Every curriculum is a set of choices about whose story matters, whose knowledge counts, and whose silence is acceptable. These choices are never neutral. They are always, to some degree, political — a reflection of who controlled the room when the syllabus was written and what they thought the people in the classroom needed to know, or not know, in order to remain useful to the existing order.
I have taught in schools and universities where the official curriculum and the truth had a relationship that was, at best, approximate. I have had to decide, repeatedly, what my obligations were in that situation.
The answer I have come to — imperfect, contested, and revised regularly — is this: the teacher’s obligation is not to the curriculum. It is to the student’s capacity for honest thought.
This does not mean ignoring the curriculum, or turning every lesson into a political lecture. It means treating the curriculum as a text to be read critically rather than a truth to be transmitted uncritically. It means asking: Who wrote this, and why? What is not in here, and why not? Who benefits from this version of events?
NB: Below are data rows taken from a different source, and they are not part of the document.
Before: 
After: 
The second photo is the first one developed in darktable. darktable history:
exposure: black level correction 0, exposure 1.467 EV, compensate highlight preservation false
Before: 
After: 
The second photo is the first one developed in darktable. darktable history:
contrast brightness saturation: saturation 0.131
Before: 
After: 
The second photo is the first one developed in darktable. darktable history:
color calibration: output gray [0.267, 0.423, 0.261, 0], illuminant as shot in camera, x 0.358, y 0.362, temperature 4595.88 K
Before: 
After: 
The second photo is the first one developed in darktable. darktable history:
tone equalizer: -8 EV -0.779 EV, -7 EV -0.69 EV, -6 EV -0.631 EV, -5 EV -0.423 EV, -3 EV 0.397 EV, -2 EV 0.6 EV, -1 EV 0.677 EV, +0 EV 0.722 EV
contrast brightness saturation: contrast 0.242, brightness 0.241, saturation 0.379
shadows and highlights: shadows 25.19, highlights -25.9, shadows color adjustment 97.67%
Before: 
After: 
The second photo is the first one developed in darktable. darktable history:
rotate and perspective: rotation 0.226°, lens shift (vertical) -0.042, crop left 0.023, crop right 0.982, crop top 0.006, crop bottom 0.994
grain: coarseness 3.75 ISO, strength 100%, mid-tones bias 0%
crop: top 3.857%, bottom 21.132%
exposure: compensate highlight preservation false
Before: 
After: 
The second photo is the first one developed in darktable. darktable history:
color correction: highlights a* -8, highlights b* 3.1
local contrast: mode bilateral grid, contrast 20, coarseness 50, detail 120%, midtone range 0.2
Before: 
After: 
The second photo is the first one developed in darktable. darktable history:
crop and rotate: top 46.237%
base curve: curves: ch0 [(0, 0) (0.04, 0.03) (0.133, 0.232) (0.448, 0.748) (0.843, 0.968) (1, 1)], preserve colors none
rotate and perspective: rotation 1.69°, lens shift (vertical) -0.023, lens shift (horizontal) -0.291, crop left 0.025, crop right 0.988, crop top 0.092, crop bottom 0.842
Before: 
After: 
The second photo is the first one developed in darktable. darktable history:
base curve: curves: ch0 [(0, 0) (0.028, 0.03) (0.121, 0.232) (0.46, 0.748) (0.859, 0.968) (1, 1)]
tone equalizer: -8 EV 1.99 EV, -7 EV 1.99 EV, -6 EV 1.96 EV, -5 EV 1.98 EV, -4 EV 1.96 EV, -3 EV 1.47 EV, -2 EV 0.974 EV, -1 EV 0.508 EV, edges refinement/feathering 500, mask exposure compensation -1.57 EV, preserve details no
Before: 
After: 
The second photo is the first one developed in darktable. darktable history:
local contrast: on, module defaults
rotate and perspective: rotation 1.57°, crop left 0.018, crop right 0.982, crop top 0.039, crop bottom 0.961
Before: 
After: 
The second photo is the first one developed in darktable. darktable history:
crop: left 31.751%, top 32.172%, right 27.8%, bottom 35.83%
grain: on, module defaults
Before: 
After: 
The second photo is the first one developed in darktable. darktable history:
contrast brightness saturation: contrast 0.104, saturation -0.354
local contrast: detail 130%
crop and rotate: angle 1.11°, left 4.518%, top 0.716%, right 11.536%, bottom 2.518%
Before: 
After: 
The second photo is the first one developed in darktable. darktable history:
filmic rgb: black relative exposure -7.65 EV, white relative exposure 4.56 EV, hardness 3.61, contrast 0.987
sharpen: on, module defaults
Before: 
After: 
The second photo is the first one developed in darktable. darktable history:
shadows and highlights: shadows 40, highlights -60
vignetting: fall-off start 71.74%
These are dangerous questions in some institutional contexts. I know this because I have seen colleagues lose positions for asking them, and students penalised for the answers they found. The danger is itself evidence that the questions matter.
What would it mean to educate students as if they are going to live in the same world as their teachers? To prepare them not merely for employment but for citizenship — the kind that involves actually examining the decisions made in their name and holding accountable those who make them?
It would mean, above all, teaching them to read the world with the same scepticism they are taught to apply to texts. To ask of every institution, every authority, every official account: What is this for, and who does it serve?
That is not radical pedagogy. It is basic intellectual honesty applied to the act of being alive in a society.